Convert the listing below into a JSON array of strings, with each line as a separate string and all blank lines omitted.

[BEGIN]

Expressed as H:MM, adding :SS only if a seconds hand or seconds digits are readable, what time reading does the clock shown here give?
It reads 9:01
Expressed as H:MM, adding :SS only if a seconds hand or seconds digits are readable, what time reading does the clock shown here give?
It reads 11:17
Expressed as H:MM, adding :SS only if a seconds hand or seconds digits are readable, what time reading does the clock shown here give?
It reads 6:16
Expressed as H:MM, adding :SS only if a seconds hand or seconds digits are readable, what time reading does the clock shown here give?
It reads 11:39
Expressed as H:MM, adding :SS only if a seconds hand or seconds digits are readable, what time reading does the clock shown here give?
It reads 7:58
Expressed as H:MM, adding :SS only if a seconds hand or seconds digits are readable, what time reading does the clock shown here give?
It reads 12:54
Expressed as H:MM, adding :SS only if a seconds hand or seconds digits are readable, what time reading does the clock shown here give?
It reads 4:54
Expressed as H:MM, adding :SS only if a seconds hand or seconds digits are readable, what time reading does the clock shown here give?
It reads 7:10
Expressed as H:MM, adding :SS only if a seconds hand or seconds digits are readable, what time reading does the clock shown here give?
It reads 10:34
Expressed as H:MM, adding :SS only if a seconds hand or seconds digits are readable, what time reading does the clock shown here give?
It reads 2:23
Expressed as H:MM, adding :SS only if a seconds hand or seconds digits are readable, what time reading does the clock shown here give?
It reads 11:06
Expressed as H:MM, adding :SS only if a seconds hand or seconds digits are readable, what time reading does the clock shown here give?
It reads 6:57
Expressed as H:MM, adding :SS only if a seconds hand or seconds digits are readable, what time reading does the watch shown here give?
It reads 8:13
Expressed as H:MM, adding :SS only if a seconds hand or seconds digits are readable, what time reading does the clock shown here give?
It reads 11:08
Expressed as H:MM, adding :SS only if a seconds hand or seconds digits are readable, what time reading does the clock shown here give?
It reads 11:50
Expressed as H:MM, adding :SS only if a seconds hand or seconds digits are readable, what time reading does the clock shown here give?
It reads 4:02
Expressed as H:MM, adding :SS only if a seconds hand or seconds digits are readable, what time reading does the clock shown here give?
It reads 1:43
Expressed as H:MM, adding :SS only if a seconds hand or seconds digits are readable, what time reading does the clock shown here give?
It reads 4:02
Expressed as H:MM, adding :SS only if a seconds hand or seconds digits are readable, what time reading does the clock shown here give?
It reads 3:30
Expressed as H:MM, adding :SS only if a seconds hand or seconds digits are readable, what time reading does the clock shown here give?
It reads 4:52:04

[END]

**Result for this exercise:**
[
  "Expressed as H:MM, adding :SS only if a seconds hand or seconds digits are readable, what time reading does the clock shown here give?",
  "It reads 9:01",
  "Expressed as H:MM, adding :SS only if a seconds hand or seconds digits are readable, what time reading does the clock shown here give?",
  "It reads 11:17",
  "Expressed as H:MM, adding :SS only if a seconds hand or seconds digits are readable, what time reading does the clock shown here give?",
  "It reads 6:16",
  "Expressed as H:MM, adding :SS only if a seconds hand or seconds digits are readable, what time reading does the clock shown here give?",
  "It reads 11:39",
  "Expressed as H:MM, adding :SS only if a seconds hand or seconds digits are readable, what time reading does the clock shown here give?",
  "It reads 7:58",
  "Expressed as H:MM, adding :SS only if a seconds hand or seconds digits are readable, what time reading does the clock shown here give?",
  "It reads 12:54",
  "Expressed as H:MM, adding :SS only if a seconds hand or seconds digits are readable, what time reading does the clock shown here give?",
  "It reads 4:54",
  "Expressed as H:MM, adding :SS only if a seconds hand or seconds digits are readable, what time reading does the clock shown here give?",
  "It reads 7:10",
  "Expressed as H:MM, adding :SS only if a seconds hand or seconds digits are readable, what time reading does the clock shown here give?",
  "It reads 10:34",
  "Expressed as H:MM, adding :SS only if a seconds hand or seconds digits are readable, what time reading does the clock shown here give?",
  "It reads 2:23",
  "Expressed as H:MM, adding :SS only if a seconds hand or seconds digits are readable, what time reading does the clock shown here give?",
  "It reads 11:06",
  "Expressed as H:MM, adding :SS only if a seconds hand or seconds digits are readable, what time reading does the clock shown here give?",
  "It reads 6:57",
  "Expressed as H:MM, adding :SS only if a seconds hand or seconds digits are readable, what time reading does the watch shown here give?",
  "It reads 8:13",
  "Expressed as H:MM, adding :SS only if a seconds hand or seconds digits are readable, what time reading does the clock shown here give?",
  "It reads 11:08",
  "Expressed as H:MM, adding :SS only if a seconds hand or seconds digits are readable, what time reading does the clock shown here give?",
  "It reads 11:50",
  "Expressed as H:MM, adding :SS only if a seconds hand or seconds digits are readable, what time reading does the clock shown here give?",
  "It reads 4:02",
  "Expressed as H:MM, adding :SS only if a seconds hand or seconds digits are readable, what time reading does the clock shown here give?",
  "It reads 1:43",
  "Expressed as H:MM, adding :SS only if a seconds hand or seconds digits are readable, what time reading does the clock shown here give?",
  "It reads 4:02",
  "Expressed as H:MM, adding :SS only if a seconds hand or seconds digits are readable, what time reading does the clock shown here give?",
  "It reads 3:30",
  "Expressed as H:MM, adding :SS only if a seconds hand or seconds digits are readable, what time reading does the clock shown here give?",
  "It reads 4:52:04"
]